Spider God, “The Hermit”

 

 

U.K. outfit Spider God made quite an impression earlier this year with its full-length debut, Black Renditions, an album that filtered around four decades’ worth of pop classics — including Whitney Houston’s “I Wanna Dance With Somebody” and Backstreet Boys’ “I Want It That Way” — through the lens of raging black metal. The band turns to original material on the new Fly in the Trap, retaining the obsession with tremolo-picked melody that made the covers record so much fun. As you can hear on “The Hermit,” Spider God’s fierce cocktail of the dire and the fist-pumping conjures a sense of wild-eyed fun that harks back to early efforts by Norwegian pop-meets–black-metal alchemists Kvelertak. This is a young band that already seems ready for big festival stages.

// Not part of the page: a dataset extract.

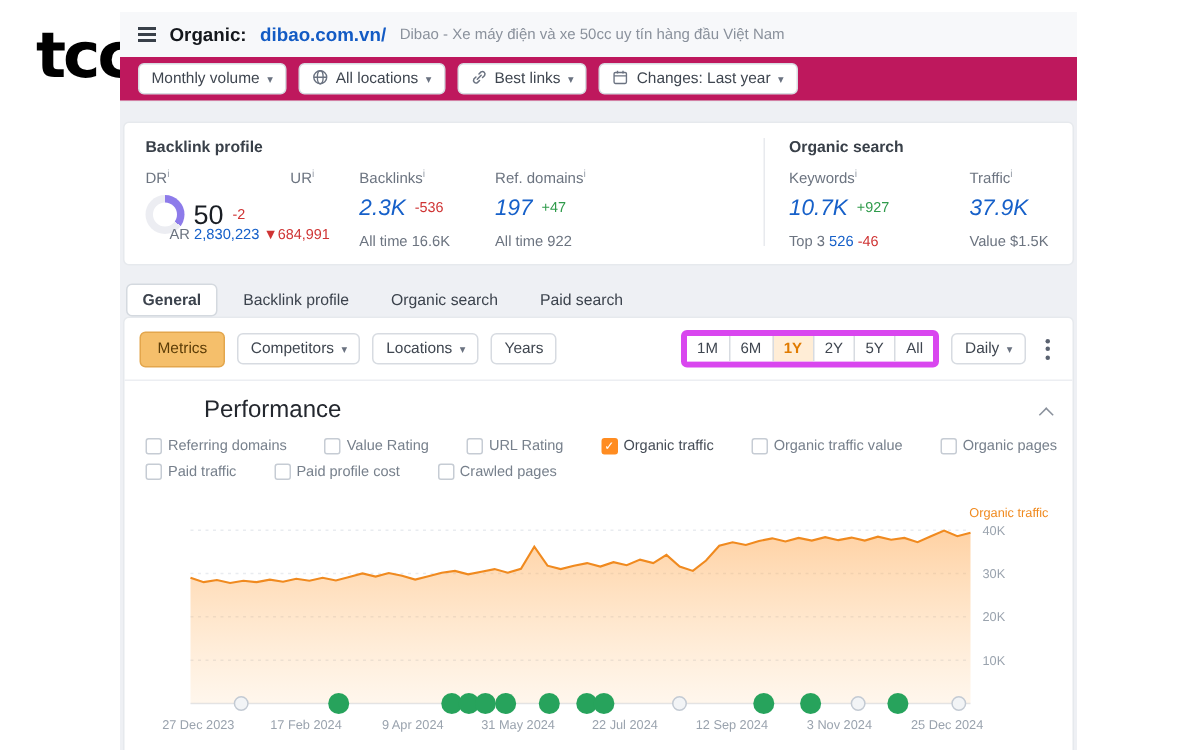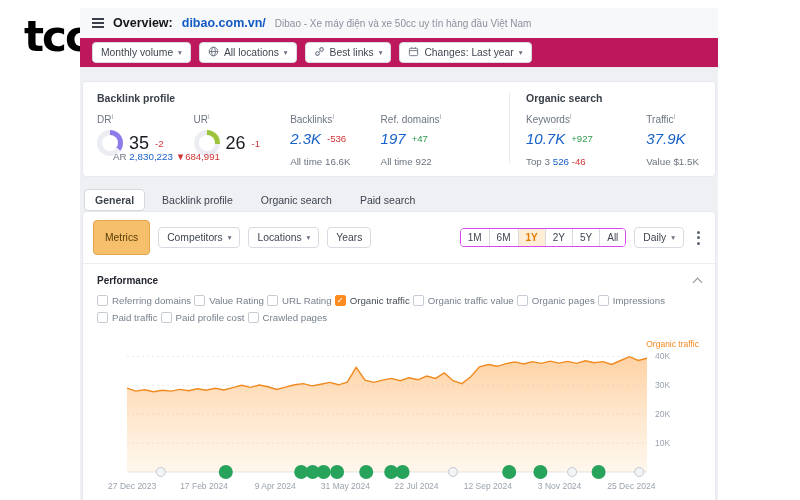"Overview:" span.ttl { text: Overview -> Organic }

SpiritWorld, “Relic of Damnation”

 

 

Deathwestern, the new second LP by Las Vegas’ SpiritWorld, may be the only metal album out this month that features a companion short-story collection. Set in what bandleader Stu Folsom once described as “a fictional world of outlaws in the Old West finding the gates to Hell,” the book’s themes play out in the group’s pulpy, paperback-Western album art and rockabilly-style stage attire (think sequin jackets and cowboy hats). Fortunately, the actual music holds up well without any of that thematic scaffolding: As you can hear on “Relic of Damnation,” the band specializes in brawny, anthemic hardcore infused with old-school rock & roll swagger, topped by Folsom’s caustic roar. It’s rousing stuff, and it definitely whets the appetite for the SpiritWorld live experience.

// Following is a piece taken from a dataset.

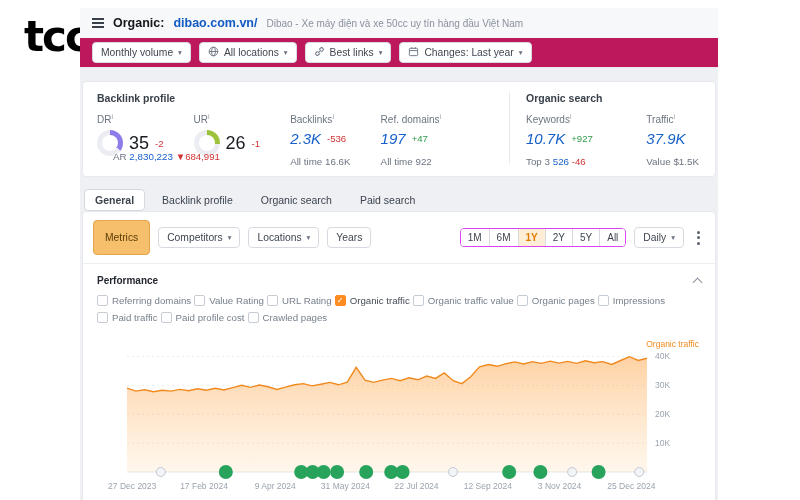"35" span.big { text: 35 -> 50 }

Type O Negative, “September Sun”

 

Botch, “One Twenty Two”

 

 

Two new reissues out this month shine a light on beloved bands from very different corners of the metal universe. First comes a deluxe, 15th-anniversary version of Dead Again, the overlooked final album from alternately sardonic and sensuous gloom-rock purveyors Type O Negative. The reissue features bonus live renditions of some of the band’s best-known songs, but the real appeal here is the chance to rediscover just what a compelling songwriter the late Peter Steele was right up until the end. “September Sun” is one of my very favorite tracks in the Steele catalog — a melancholy power ballad fueled by Josh Silver’s elegant keyboard work, Kenny Hickey’s fuzz-bathed power chords and pained screams, and drummer Johnny Kelly’s sturdy grooves. Think of this nearly 10-minute slab of gothic prog — shaved down to a lean four and a half minutes for the video above — as Type O’s answer to “November Rain.”

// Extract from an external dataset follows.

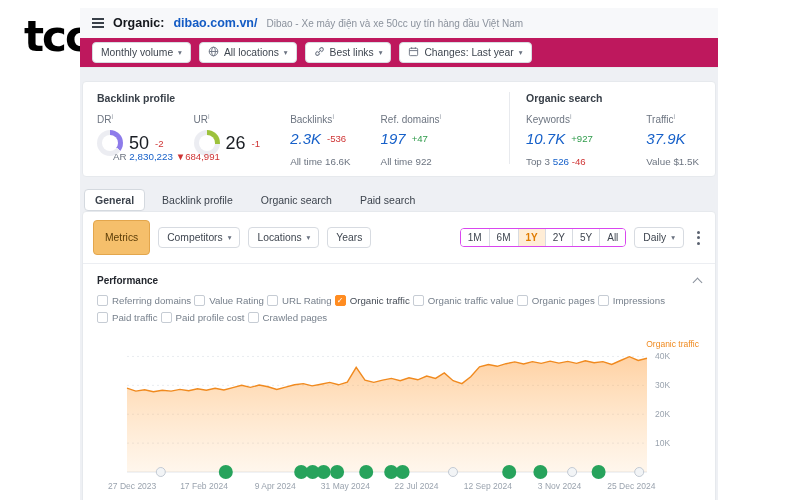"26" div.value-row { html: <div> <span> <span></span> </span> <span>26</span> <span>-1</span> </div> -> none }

“One Twenty Two,” meanwhile, is the sole new track on a new remastered edition of 1999’s We Are the Romans, the final LP from Tacoma, Wash.’s Botch and an album that seemed to bring a certain strain of metallic hardcore — noise-bathed, perversely complex and ferociously aggressive — to a white-knuckle apex. Botch’s comeback tune is more laid-back than most of the original album, favoring a raucous midtempo stomp and an almost hip-shaking rhythm, but Dave Verellen’s seething shout and the haywire guitar spew on the slower sections capture that old unhinged magic. Here’s hoping the band follows up its recently announced Seattle reunion shows next February with a full U.S. tour.

Fleshwater, “Maria Claire”

 

 

Let’s close with one last new selection: a track from We’re Not Here to Be Loved, the debut from Massachusetts outfit Fleshwater — an album I’ve had in constant rotation in recent weeks. The group shares three members with mathy hardcore extremists Vein.fm, but as you can hear on “Linda Claire,” Fleshwater specialize in a much more spacious sound, souping up shoegaze and alt-rock with a burly metallic crunch (expertly captured by Converge guitarist and producer extraordinaire Kurt Ballou). The centerpiece of their sound is the yearning, understated vocal delivery of singer-guitarist Marisa Shirar, who gives the band a rare melodic intrigue — when her supple hooks align with fellow vocalist Anthony DiDio’s screams, like at the end of this song, the effect is stunning. This is a band to keep a close eye on.